**Текст**
Русская линия
Московский журнал П. Миллер01.06.2000 

Городское благоустройство в связи с внешней окраской домов
В одноименном докладе П.Н.Миллера, который он сделал 15 ноября 1924 года, едва ли не впервые прозвучала столь широко сегодня дискутируемая проблема «цветовой составляющей» архитектурных решений.

«О неутомимом москвоведе» П.Н.Миллере (1867−1943) «Московский журнал» обстоятельно и подробно рассказал в № 1 за 2000 год. Публикуемый ниже доклад П.Н.Миллера «Городское благоустройство в связи с внешней окраской домов», в котором едва ли не впервые прозвучала столь широко сегодня дискутируемая проблема «цветовой составляющей» архитектурных решений, был сделан на заседании Московского архитектурного общества 15 ноября 1924 года, а затем повторен на заседании кружка архитекторов-художников 22 ноября 1924 года.
Машинопись доклада имеет рукописный постскриптум: «В произошедшем после моего доклада обмене мнений я возражений не встретил, никто из выступавших не говорил в пользу производящейся в настоящее время окраски домов, и по предложению А.В.Щусева (председателя) была избрана особая Комиссия.
Я обращаюсь к Кружку с покорнейшей просьбой поддержать меня в моей борьбе с произвольной, совершенно неорганизованной окраской наружных стен домов, оказывающей отрицательное влияние на благоустройство города!»
Черновик и две машинописные копии хранятся в фонде П.Н.Миллера (№ 134, ед.хр.34) в отделе письменных источников Государственного Исторического музея. Текст печатается с незначительными сокращениями, указанными отточиями в угловых скобках.

**Цель упражнения**
Продолжите статью о докладе П.Н.Миллера про окраску домов начиная с места после её последнего предложения. Эти записи взяты из другого источника.

**Исходные материалы**
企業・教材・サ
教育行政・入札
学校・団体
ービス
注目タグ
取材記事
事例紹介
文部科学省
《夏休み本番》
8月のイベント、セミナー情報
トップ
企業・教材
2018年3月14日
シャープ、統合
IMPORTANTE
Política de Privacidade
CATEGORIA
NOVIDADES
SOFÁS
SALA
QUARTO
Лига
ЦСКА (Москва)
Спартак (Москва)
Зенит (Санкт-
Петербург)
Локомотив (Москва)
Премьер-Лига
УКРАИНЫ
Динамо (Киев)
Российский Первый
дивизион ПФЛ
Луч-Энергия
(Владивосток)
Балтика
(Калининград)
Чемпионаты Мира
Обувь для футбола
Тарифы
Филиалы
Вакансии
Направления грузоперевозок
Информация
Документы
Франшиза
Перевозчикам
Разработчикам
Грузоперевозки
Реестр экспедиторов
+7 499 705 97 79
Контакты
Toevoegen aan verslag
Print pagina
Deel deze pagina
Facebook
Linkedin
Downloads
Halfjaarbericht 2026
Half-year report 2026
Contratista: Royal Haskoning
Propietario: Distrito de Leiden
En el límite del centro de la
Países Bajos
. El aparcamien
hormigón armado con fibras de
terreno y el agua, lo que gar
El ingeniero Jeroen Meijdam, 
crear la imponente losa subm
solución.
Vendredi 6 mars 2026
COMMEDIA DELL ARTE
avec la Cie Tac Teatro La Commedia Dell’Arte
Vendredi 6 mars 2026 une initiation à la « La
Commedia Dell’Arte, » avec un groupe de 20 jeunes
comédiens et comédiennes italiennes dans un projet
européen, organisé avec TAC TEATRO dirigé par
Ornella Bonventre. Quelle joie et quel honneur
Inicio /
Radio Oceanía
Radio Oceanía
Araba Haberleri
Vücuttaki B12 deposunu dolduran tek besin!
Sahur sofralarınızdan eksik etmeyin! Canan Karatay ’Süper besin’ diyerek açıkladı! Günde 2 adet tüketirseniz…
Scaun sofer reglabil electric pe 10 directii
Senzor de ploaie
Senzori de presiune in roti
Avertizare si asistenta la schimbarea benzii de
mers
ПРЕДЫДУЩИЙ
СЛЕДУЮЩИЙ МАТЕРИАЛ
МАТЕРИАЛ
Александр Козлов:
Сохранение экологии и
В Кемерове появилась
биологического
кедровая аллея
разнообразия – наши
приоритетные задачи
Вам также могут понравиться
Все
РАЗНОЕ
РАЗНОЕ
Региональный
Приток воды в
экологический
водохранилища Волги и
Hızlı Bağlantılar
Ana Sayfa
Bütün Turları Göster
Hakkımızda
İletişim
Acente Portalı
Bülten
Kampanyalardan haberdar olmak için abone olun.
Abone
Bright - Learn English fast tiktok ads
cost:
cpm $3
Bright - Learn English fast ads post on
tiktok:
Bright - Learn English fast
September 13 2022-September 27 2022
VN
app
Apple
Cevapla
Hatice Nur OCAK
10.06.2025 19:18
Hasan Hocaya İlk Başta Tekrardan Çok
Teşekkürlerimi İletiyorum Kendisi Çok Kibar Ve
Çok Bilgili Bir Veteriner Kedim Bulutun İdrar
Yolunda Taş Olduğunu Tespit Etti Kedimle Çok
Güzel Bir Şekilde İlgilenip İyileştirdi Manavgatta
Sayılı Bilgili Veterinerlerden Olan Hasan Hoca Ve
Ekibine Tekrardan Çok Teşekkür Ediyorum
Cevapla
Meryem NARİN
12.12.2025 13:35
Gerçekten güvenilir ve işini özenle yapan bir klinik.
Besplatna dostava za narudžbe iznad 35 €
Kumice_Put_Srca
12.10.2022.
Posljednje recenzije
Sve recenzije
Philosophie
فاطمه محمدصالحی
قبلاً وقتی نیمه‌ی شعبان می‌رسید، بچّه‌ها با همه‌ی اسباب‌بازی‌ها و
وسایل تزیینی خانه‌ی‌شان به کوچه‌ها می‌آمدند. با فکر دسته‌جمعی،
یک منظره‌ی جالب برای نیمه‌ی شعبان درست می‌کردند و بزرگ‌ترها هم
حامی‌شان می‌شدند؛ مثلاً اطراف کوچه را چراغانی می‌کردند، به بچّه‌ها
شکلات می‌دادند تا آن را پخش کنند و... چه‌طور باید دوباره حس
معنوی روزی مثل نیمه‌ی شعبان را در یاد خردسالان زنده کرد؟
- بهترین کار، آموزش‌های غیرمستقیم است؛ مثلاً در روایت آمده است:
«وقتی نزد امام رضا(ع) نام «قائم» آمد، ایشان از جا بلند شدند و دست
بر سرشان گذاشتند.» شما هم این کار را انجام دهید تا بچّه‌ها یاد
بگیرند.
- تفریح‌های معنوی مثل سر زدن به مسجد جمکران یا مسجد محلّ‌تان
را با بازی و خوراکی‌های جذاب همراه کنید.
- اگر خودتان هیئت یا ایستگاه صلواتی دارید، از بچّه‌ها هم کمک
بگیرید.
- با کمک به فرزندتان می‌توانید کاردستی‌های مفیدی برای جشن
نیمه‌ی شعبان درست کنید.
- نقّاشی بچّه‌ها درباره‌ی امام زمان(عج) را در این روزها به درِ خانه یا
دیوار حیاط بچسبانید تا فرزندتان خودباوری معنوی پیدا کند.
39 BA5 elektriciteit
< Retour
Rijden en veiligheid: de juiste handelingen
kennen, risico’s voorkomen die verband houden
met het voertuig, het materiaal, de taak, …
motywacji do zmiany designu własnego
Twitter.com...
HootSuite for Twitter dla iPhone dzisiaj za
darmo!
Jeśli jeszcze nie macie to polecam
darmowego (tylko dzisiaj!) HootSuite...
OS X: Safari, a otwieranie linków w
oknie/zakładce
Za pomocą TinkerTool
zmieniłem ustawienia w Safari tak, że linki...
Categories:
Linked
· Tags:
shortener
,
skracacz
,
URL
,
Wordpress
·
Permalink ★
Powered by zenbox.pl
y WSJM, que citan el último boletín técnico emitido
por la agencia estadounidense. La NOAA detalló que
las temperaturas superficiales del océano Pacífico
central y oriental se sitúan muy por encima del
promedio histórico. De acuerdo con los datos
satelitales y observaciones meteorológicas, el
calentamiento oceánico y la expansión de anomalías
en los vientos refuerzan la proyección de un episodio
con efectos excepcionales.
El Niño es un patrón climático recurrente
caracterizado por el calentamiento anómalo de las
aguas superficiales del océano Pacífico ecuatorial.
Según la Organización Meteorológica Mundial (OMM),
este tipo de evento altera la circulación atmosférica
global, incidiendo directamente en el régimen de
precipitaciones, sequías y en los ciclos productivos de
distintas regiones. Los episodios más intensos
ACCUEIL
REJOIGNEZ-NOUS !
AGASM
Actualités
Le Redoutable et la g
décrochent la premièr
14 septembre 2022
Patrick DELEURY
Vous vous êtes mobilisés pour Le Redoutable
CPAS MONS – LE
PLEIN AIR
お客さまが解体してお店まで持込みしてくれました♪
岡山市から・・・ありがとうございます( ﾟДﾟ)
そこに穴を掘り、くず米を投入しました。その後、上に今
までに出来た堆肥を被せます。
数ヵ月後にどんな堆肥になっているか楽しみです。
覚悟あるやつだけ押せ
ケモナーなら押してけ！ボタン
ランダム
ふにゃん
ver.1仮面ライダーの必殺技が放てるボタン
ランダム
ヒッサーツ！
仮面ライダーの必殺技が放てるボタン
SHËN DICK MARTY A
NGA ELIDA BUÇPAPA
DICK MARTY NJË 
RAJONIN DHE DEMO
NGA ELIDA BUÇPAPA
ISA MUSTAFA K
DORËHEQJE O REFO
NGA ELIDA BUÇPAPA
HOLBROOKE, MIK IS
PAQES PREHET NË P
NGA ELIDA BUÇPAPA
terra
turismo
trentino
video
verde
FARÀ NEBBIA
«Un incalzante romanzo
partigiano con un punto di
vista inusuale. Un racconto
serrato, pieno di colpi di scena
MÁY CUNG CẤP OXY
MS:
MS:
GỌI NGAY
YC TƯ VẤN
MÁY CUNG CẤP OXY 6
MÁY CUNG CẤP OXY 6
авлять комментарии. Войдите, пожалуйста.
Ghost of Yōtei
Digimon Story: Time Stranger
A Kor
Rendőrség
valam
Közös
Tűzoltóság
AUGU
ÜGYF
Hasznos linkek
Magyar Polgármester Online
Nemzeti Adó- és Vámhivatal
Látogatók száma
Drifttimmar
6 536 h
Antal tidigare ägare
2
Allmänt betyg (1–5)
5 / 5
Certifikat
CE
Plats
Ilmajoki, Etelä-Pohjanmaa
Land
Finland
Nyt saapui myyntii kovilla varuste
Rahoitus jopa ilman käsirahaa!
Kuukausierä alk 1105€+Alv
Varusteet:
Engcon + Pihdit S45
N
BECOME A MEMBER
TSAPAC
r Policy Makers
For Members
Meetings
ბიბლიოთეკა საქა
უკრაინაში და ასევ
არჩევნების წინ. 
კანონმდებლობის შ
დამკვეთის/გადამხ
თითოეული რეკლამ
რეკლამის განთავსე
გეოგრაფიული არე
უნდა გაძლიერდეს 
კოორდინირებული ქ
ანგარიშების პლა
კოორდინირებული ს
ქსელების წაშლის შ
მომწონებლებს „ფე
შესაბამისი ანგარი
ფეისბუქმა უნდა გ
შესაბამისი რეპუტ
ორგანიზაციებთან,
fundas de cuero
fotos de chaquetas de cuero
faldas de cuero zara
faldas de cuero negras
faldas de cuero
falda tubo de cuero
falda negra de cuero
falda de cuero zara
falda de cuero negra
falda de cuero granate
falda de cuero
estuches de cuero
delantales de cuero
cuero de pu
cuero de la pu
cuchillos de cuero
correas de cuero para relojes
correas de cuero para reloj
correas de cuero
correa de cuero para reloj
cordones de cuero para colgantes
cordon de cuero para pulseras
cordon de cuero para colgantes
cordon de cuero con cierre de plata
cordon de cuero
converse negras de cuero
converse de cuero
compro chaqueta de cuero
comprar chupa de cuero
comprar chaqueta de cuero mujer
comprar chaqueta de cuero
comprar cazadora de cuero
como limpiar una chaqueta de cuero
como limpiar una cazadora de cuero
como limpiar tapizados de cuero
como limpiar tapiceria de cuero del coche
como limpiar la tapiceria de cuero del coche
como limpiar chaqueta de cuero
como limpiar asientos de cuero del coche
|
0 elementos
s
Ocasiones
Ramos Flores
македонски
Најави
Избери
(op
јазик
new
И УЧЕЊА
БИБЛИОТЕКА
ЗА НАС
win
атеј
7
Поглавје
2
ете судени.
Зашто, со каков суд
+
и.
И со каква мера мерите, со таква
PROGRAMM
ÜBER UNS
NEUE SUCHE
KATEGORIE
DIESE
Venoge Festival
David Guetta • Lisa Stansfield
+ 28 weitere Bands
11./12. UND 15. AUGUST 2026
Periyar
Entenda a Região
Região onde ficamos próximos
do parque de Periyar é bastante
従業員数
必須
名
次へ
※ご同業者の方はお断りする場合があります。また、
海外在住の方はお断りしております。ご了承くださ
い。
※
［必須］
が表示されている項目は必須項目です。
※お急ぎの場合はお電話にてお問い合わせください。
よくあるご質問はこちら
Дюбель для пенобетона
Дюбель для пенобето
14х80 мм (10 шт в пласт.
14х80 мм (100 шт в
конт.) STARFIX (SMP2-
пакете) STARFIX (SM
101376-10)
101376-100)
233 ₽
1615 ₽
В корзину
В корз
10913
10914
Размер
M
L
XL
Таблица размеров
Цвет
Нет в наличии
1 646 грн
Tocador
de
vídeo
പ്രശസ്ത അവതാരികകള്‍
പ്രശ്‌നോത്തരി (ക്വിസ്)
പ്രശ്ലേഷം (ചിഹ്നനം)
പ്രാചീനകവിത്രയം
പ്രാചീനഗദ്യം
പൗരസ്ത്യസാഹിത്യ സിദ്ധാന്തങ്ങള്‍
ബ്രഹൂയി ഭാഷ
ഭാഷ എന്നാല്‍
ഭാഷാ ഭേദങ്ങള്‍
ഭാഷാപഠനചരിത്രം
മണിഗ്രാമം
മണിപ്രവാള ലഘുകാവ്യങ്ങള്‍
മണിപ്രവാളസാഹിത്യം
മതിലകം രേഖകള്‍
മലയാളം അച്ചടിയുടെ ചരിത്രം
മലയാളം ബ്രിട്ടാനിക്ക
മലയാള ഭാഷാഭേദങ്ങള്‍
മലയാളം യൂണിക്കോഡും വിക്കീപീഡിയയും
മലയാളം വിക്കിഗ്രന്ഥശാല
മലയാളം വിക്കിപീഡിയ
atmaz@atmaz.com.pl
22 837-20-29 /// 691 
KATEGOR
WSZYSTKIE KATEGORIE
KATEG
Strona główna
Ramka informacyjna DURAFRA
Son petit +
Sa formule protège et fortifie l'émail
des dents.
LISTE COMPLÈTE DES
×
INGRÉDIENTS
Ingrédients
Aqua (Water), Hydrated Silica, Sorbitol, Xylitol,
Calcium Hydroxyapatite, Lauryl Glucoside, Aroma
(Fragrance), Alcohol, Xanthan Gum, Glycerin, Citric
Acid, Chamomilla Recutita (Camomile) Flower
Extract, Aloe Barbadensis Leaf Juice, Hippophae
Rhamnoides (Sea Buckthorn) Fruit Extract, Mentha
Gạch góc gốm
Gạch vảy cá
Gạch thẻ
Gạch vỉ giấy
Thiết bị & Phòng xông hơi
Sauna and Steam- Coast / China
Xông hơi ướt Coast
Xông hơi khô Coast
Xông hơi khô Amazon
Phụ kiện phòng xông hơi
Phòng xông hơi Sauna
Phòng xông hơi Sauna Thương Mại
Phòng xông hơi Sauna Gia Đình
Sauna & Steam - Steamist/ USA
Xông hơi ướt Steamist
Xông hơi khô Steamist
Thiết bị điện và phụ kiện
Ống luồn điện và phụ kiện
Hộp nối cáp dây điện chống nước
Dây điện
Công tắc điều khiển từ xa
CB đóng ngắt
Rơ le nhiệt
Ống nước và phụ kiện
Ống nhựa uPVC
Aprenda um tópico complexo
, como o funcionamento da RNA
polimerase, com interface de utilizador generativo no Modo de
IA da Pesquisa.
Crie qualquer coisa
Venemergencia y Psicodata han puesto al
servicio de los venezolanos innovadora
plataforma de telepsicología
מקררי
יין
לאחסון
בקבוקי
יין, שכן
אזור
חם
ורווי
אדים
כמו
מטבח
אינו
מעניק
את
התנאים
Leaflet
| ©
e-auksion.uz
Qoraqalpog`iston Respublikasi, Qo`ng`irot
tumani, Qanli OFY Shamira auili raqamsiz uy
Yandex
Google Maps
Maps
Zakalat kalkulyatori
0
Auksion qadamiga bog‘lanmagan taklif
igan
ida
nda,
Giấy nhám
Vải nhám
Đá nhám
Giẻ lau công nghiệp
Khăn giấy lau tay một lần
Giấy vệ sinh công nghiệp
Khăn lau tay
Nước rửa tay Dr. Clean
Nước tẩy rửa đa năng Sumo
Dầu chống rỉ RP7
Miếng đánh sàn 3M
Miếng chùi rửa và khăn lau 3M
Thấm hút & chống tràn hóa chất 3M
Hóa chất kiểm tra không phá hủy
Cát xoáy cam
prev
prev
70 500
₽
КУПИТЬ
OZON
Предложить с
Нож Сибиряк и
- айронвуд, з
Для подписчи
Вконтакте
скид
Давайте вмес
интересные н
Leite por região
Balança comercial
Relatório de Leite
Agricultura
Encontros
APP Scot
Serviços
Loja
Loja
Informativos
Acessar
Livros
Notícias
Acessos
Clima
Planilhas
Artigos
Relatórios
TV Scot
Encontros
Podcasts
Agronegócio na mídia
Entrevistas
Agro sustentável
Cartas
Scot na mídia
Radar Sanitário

**Результат задания**
Я чрезвычайно смущен, что в таком специальном обществе приходится говорить на тему не по моей специальности, говорить по-обывательски, без научной подготовки, а поэтому я заранее извиняюсь за отнятое у вас время. <>
Я не очень виноват в том, что подхожу к моему вопросу не научно, т.к., несмотря на мои настойчивые обращения к многим самым разнообразным спецам, я прямых указаний на какие-либо источники не получил, неизвестным оказался для них и вообще вопрос о внешней окраске городских зданий в смысле законодательном и т. п.
Естественно, что в старину никаких окрасок того материала, из которого возводились постройки, не было. Деревянные здания стояли себе в своем естественном прекрасном виде, каменные — песчаниковые, известняковые, и впоследствии кирпичные — тоже.
Кому могло придти в голову покрыть какой-либо краской чистые бревна или белые известняковые глыбы? Для того, оказывается, потребовались века «культурной» работы.
Но, видимо, однообразие наружных стен не удовлетворяло наших отдаленнейших предков, потому что они разнообразили внешний вид жилищ и храмов резными карнизами, крашенными и разрисованными наличниками окон, дверей, поясами и отдельными плитками красочных изразцов, а также пышными порталами. Несомненно, что и в сплошных кирпичных постройках и сооружениях все для той же красоты, для того же нарушения однообразия (а говорят, что, вместе с тем, и для прочности) всегда определенные места делались из белого камня, как то: цоколи, карнизы, оконные и дверные замки, наличники и т. п.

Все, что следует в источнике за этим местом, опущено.